SourceForge Headquarters 225 Broadway Suite 1600 San Diego, CA 92101 +1 (858) 422-6466

An interesting problem has emerged from one of the W3C XSLT tests.

The test looks like this:

<xsl:stylesheet version="2.0" xmlns:xsl="http://www.w3.org/1999/XSL/Transform">

   <?spec xslt#document?>

<xsl:template match="/">
  <out>
      <!-- test use of an escaped URI with document() function -->
      <xsl:copy-of select="document('xgespr%C3%A4ch.xml')/*"/>
  </out>
</xsl:template>

</xsl:stylesheet>

Note the (relative) file URI:

xgespr%C3%A4ch.xml

The percent encoding equates to lower case a-umlaut.

Now on my linux system, file name encoding is UTF-8 (I think), but the
file supplied with the test suite exists on my system with the
a-umlaut as a Latin-1 character.
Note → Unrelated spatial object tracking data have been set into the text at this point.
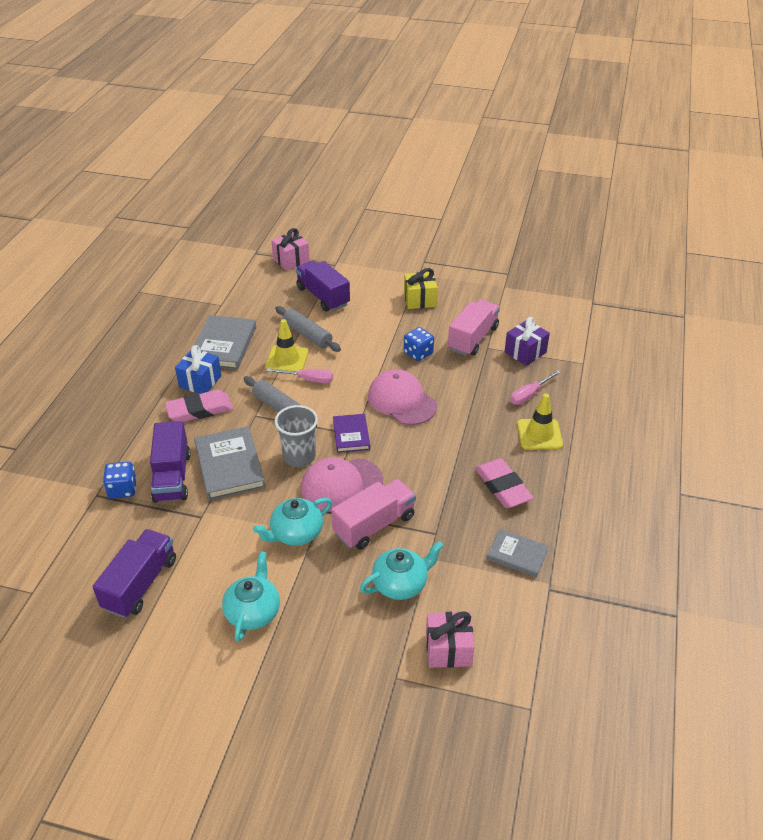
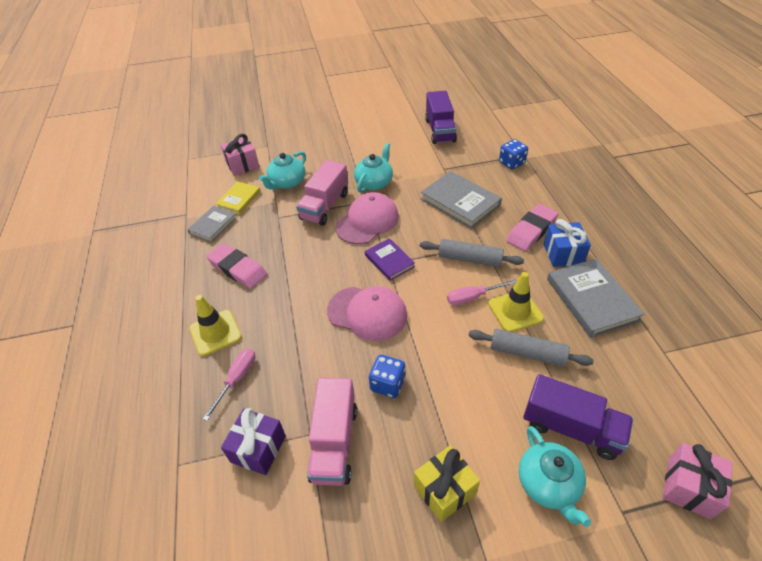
camera: 155 degrees right, 5 degrees up
(172, 477) = (490, 181): purple truck -> none
(253, 611) = (365, 142): turquoise teapot -> turquoise teapot (548, 484)
(299, 456) = (416, 228): grey cup -> none
(473, 583) = (239, 199): none -> yellow book
(517, 555) = (213, 225): grey book -> grey book turned 60 degrees counterclockwise

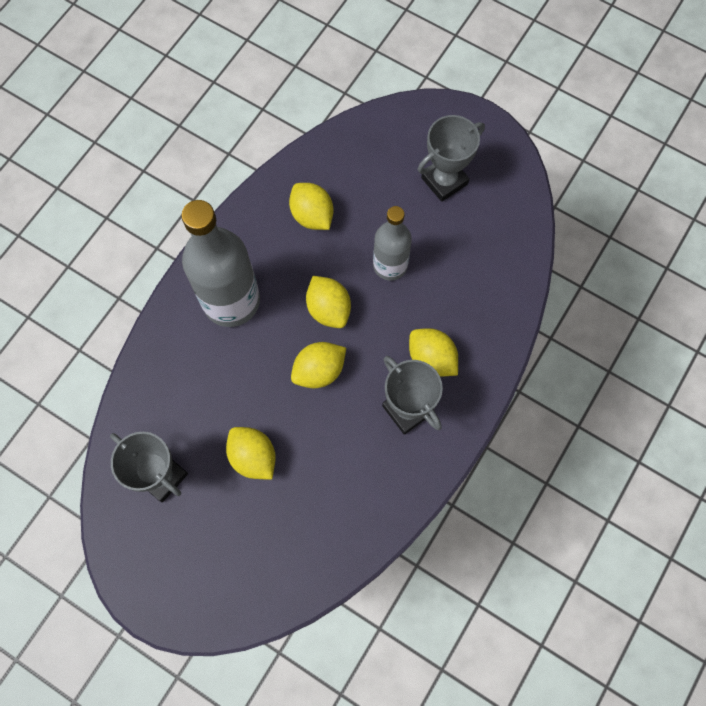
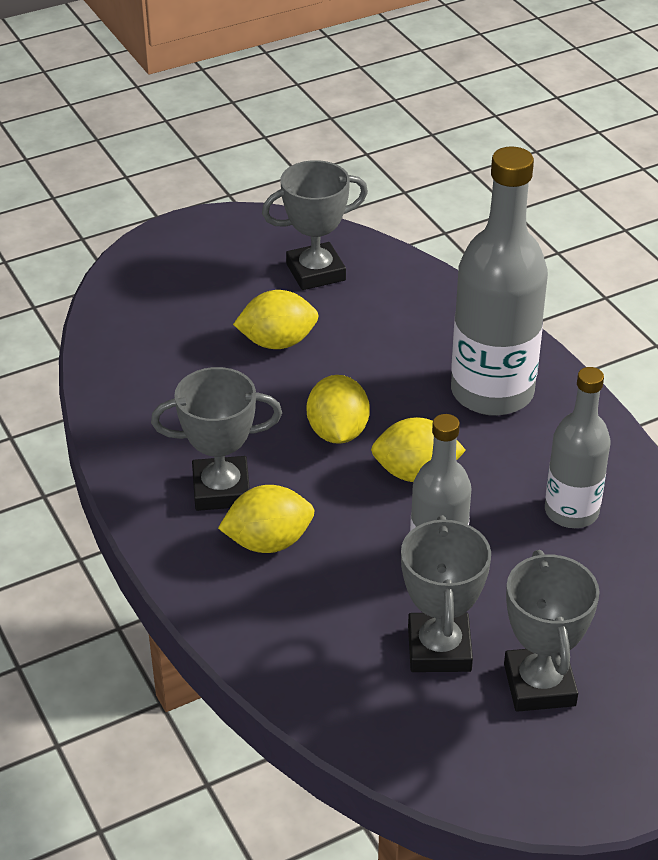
camera: 120 degrees right, 30 degrees down
(312, 215) = (571, 511): yellow lemon -> grey bottle
(451, 235) = (439, 649): none -> grey trophy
I am not sure if this is a bug with
the unzip command, or what (in fact, I am very unsure about everything
to do with this - the one thing I am certain about is that the percent
encoding MUST be interpreted as UTF-8, and the file name decoded
accordingly).

Not surprsingly, the test fails on my system.

But I begin to wonder if the test would not also have failed if the
file name were correct as a UTF-8 file name.
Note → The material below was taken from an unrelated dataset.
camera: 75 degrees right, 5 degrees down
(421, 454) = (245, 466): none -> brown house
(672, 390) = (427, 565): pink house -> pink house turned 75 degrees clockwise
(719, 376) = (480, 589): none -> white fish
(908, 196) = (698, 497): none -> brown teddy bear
The resolver uses UT_FILE_URI_ROUTINES, whichj in turn make use of

file_system.pathname_to_string (uri_to_pathname (a_uri))

As far as I can tell, the net result of this is to pass a UTF-8 byte
string to the Eiffel runtime as a STRING/STRING_8.

I suspect the runtime expects a Latin-1 name, but I don't know.
What about on a windows system with the file system using UTF-16.

Manu, can you tell me what the ISE runtime expects? And does it make a
difference if you pass a STRING_32?
-- 
Colin Adams
Preston Lancashire